La Banque européenne pour la reconstruction et le développement s'est engagée à verser 5 milliards d'euros aux économies touchées par les conflits en 2026, et le programme de résilience économique de l'UE pour la Palestine s'étend jusqu'à la même année. La manière dont cet argent sera dépensé déterminera si l'avenir numérique de Gaza ressemblera à son présent improvisé ou à son passé vulnérable.

Le fond du problème est politique. Depuis près de deux décennies, Israël utilise l'infrastructure de télécommunications de Gaza comme une soupape de pression, la resserrant et la relâchant à sa guise.

Les réseaux informels qui ont émergé ne sont pas de simples solutions techniques de contournement.
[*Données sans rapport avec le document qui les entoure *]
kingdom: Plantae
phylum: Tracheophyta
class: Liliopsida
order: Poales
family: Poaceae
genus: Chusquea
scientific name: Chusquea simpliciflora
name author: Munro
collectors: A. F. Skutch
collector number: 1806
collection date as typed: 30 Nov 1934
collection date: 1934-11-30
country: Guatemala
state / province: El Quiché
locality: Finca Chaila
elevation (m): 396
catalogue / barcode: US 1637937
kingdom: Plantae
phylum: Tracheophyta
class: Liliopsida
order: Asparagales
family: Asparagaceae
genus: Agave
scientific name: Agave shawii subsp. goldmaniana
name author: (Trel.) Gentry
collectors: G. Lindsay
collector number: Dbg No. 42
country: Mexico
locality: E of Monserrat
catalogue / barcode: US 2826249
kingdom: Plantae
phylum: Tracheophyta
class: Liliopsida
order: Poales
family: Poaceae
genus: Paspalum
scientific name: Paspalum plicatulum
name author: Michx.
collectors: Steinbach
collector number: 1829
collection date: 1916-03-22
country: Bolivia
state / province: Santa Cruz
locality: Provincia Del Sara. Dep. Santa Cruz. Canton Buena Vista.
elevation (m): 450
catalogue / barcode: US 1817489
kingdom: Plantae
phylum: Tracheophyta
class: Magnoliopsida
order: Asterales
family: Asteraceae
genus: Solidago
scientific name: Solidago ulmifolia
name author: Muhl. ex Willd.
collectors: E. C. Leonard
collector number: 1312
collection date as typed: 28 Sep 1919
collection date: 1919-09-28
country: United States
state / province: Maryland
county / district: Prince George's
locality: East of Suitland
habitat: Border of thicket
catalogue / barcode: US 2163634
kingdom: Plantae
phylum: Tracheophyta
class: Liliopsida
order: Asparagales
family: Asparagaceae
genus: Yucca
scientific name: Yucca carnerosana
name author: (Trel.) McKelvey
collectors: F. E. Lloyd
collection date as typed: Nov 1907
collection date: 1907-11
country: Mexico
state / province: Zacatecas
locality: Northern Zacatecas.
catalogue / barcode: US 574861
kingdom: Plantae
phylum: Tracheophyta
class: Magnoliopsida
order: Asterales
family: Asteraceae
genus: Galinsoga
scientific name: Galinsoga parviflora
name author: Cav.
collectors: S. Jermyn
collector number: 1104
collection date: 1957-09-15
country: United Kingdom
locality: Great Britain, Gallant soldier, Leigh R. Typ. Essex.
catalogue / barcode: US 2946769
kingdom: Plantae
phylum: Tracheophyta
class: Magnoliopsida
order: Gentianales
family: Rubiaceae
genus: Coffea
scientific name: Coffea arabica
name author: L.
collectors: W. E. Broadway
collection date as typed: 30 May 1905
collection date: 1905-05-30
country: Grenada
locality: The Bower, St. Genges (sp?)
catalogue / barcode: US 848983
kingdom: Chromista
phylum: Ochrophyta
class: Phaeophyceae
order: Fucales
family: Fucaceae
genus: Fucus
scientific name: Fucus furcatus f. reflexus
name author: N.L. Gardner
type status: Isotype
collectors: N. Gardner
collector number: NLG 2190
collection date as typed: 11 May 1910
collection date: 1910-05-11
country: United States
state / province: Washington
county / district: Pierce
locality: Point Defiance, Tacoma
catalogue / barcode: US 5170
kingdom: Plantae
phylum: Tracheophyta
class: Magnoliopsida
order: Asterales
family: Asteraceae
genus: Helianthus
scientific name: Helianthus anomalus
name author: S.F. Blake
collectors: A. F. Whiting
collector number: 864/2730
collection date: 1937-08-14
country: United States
Ils constituent un acte de refus collectif, une déclaration selon laquelle la communication est un droit plutôt qu'une concession.

Toute stratégie de reconstruction sérieuse, et toute réponse internationale crédible, doit partir de ce principe.

Gaza n'a pas attendu d'autorisation pour se reconnecter. Sa reconstruction ne devrait pas non plus attendre d'autorisation.

20 avril 2026 -  Middle-East-Monitor - Traduction :  Chronique de Palestine

* Irvan Maulana est chercheur au Centre d'études sur l'innovation économique et sociale ( CESIS), un groupe de réflexion basé à Jakarta.